** Provided data follows **

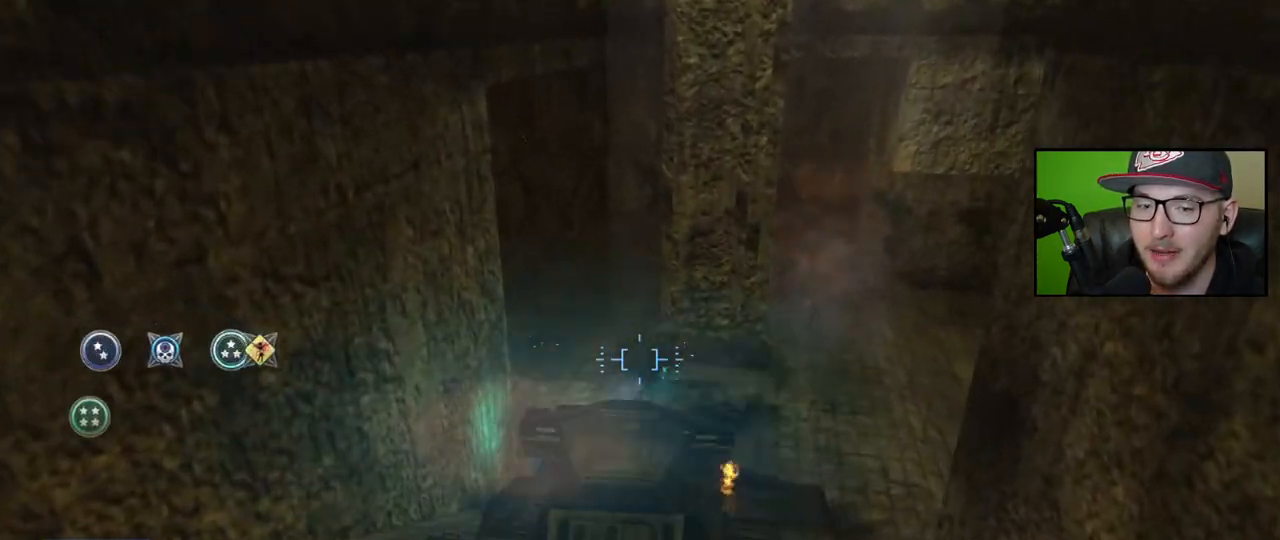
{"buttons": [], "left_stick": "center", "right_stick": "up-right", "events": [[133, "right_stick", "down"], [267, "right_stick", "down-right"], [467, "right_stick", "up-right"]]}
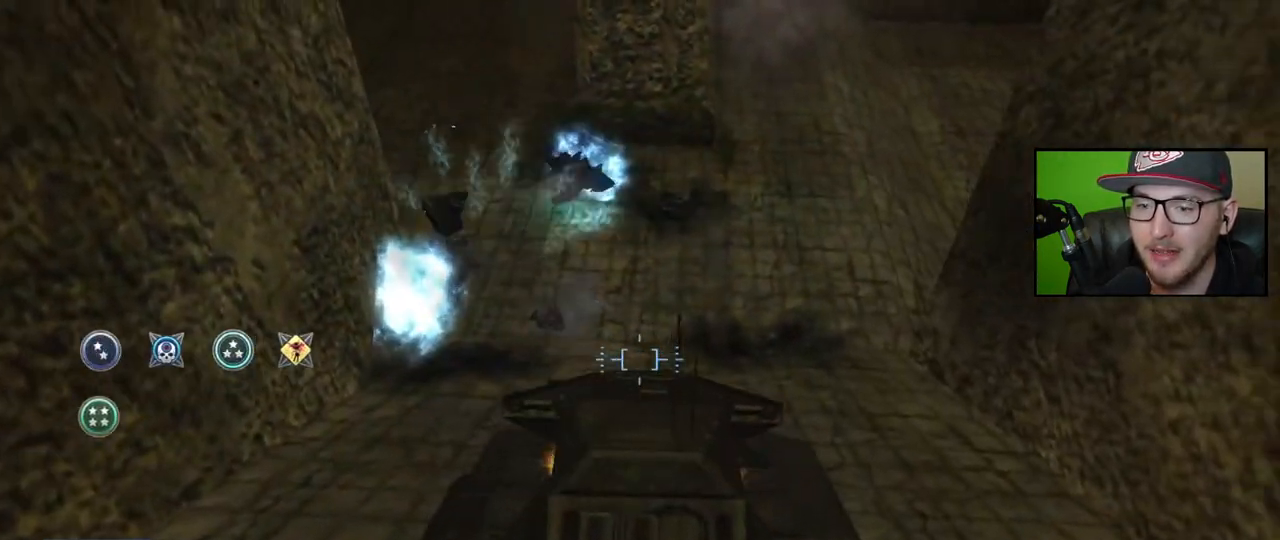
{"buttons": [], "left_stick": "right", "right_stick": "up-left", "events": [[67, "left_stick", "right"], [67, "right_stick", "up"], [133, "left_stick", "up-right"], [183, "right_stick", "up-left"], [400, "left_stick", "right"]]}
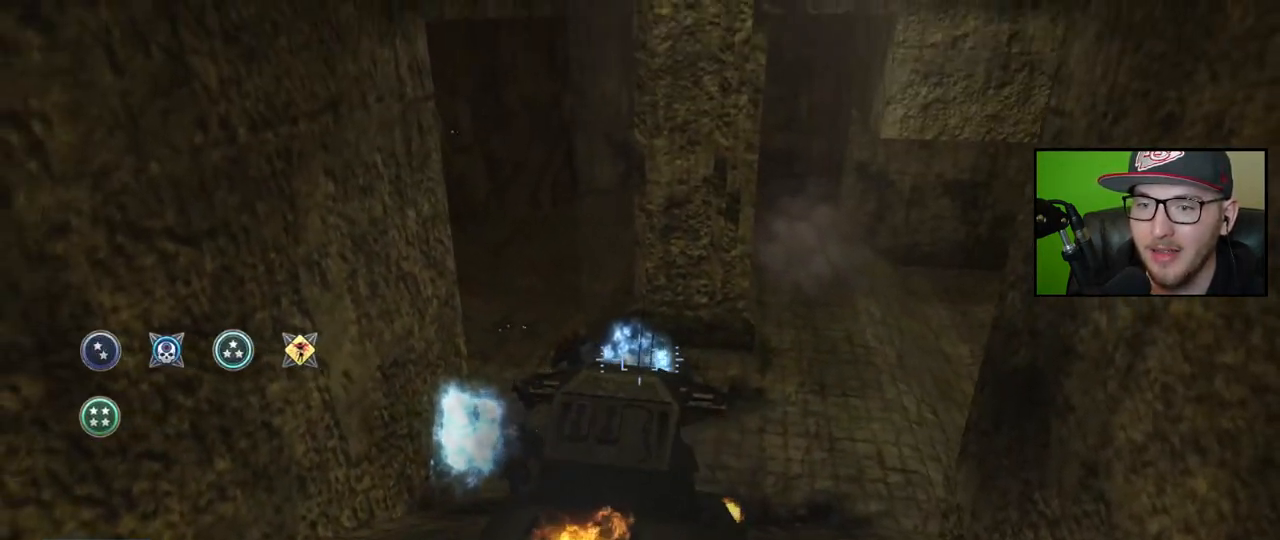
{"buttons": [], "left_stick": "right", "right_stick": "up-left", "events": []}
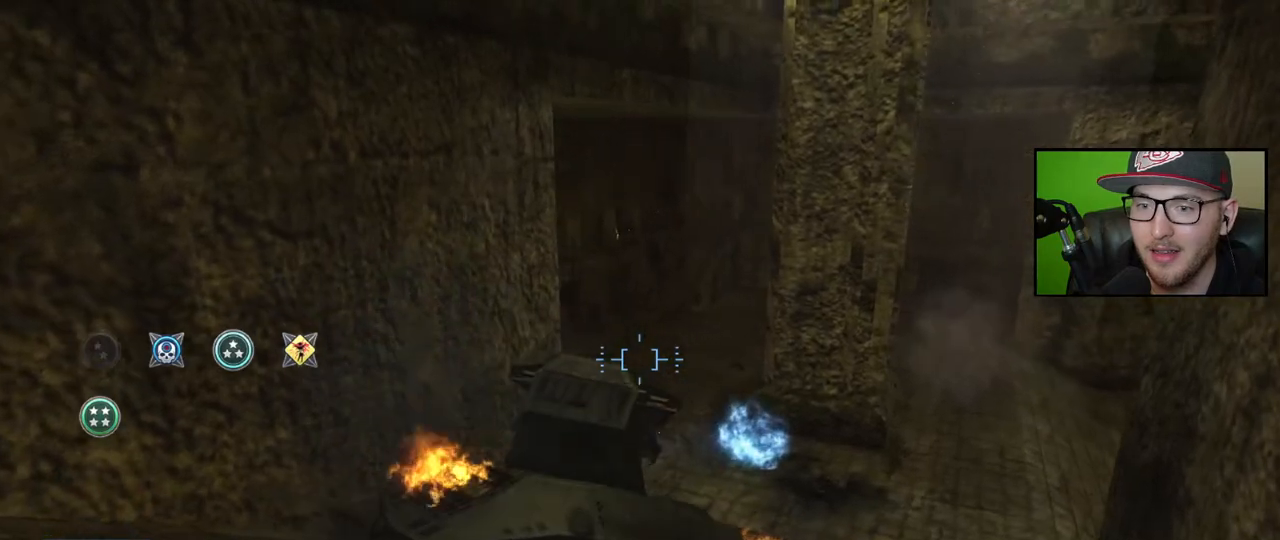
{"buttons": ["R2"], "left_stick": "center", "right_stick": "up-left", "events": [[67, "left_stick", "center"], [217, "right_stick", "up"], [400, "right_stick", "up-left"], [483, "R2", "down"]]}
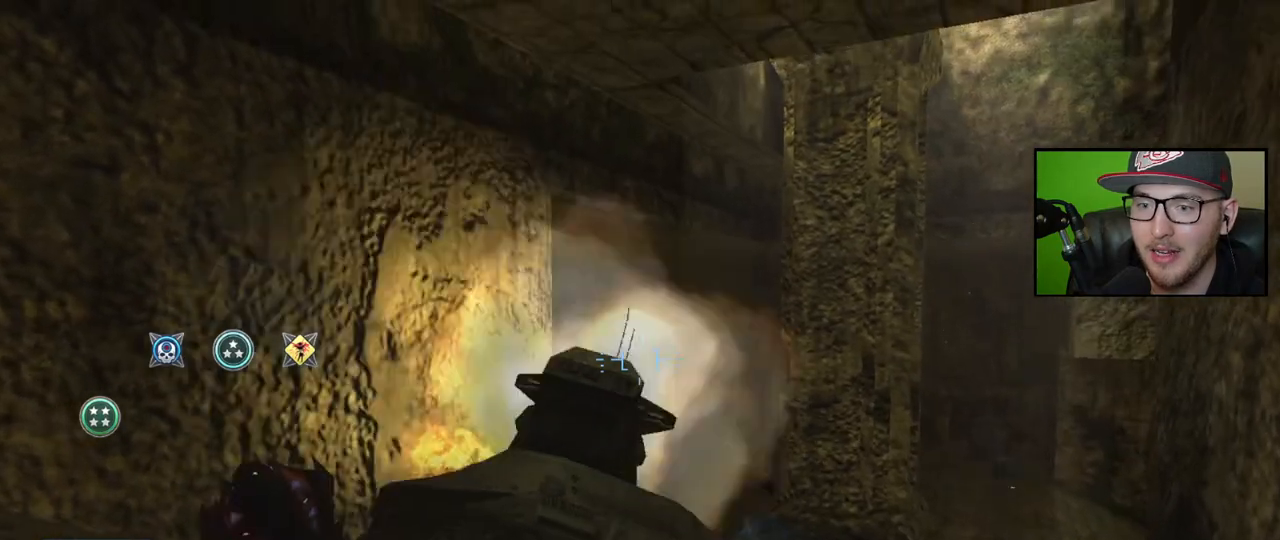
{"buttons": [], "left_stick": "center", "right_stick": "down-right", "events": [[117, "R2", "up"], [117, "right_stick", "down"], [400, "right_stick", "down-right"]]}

** End of Provided data **
** Provided data follows **

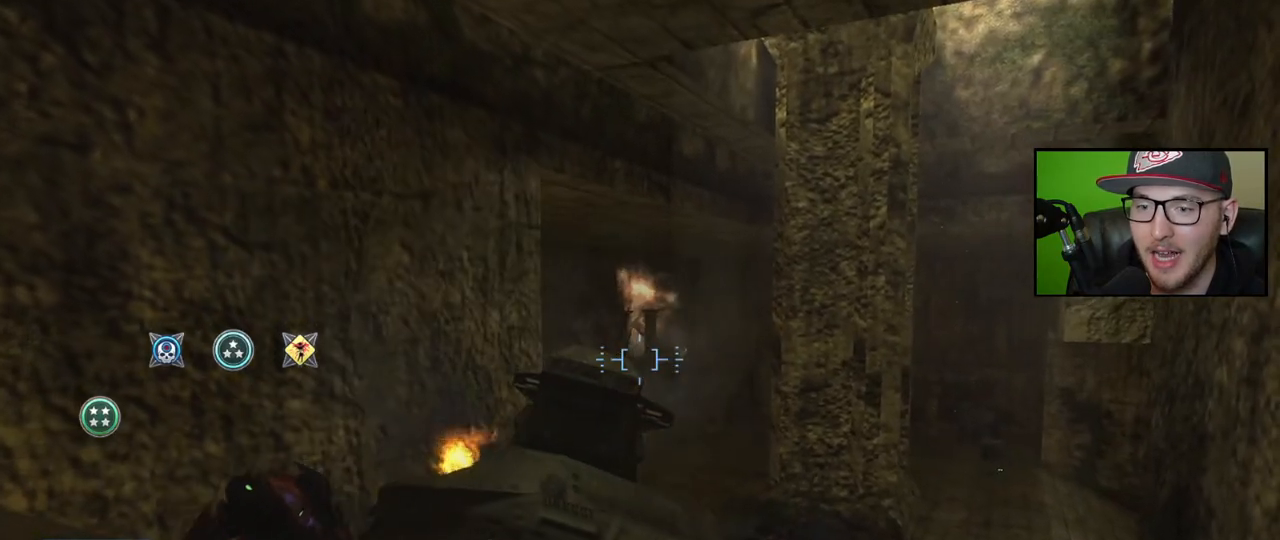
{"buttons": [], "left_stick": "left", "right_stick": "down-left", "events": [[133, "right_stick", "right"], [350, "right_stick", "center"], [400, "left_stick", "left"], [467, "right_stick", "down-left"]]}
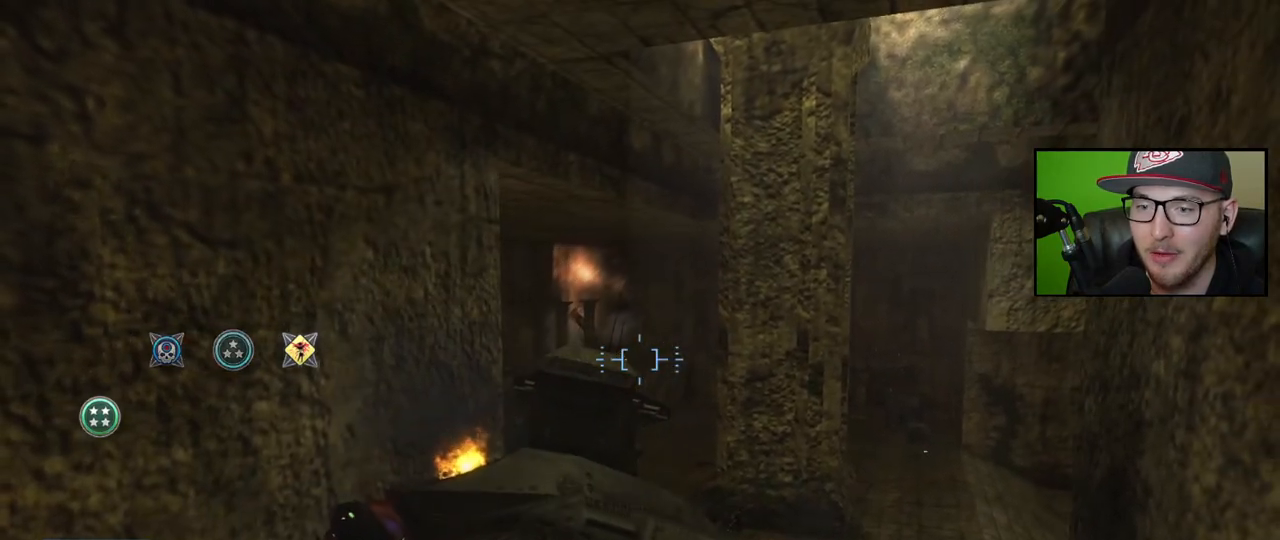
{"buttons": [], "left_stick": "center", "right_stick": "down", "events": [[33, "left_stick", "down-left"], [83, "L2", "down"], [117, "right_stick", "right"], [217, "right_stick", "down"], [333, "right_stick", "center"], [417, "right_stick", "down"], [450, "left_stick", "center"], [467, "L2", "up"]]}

** End of Provided data **

#### Action item:
Show all lines in the preceding material that have "down" in them.

#### Response area:
{"buttons": [], "left_stick": "center", "right_stick": "up-right", "events": [[133, "right_stick", "down"], [267, "right_stick", "down-right"], [467, "right_stick", "up-right"]]}
{"buttons": ["R2"], "left_stick": "center", "right_stick": "up-left", "events": [[67, "left_stick", "center"], [217, "right_stick", "up"], [400, "right_stick", "up-left"], [483, "R2", "down"]]}
{"buttons": [], "left_stick": "center", "right_stick": "down-right", "events": [[117, "R2", "up"], [117, "right_stick", "down"], [400, "right_stick", "down-right"]]}
{"buttons": [], "left_stick": "left", "right_stick": "down-left", "events": [[133, "right_stick", "right"], [350, "right_stick", "center"], [400, "left_stick", "left"], [467, "right_stick", "down-left"]]}
{"buttons": [], "left_stick": "center", "right_stick": "down", "events": [[33, "left_stick", "down-left"], [83, "L2", "down"], [117, "right_stick", "right"], [217, "right_stick", "down"], [333, "right_stick", "center"], [417, "right_stick", "down"], [450, "left_stick", "center"], [467, "L2", "up"]]}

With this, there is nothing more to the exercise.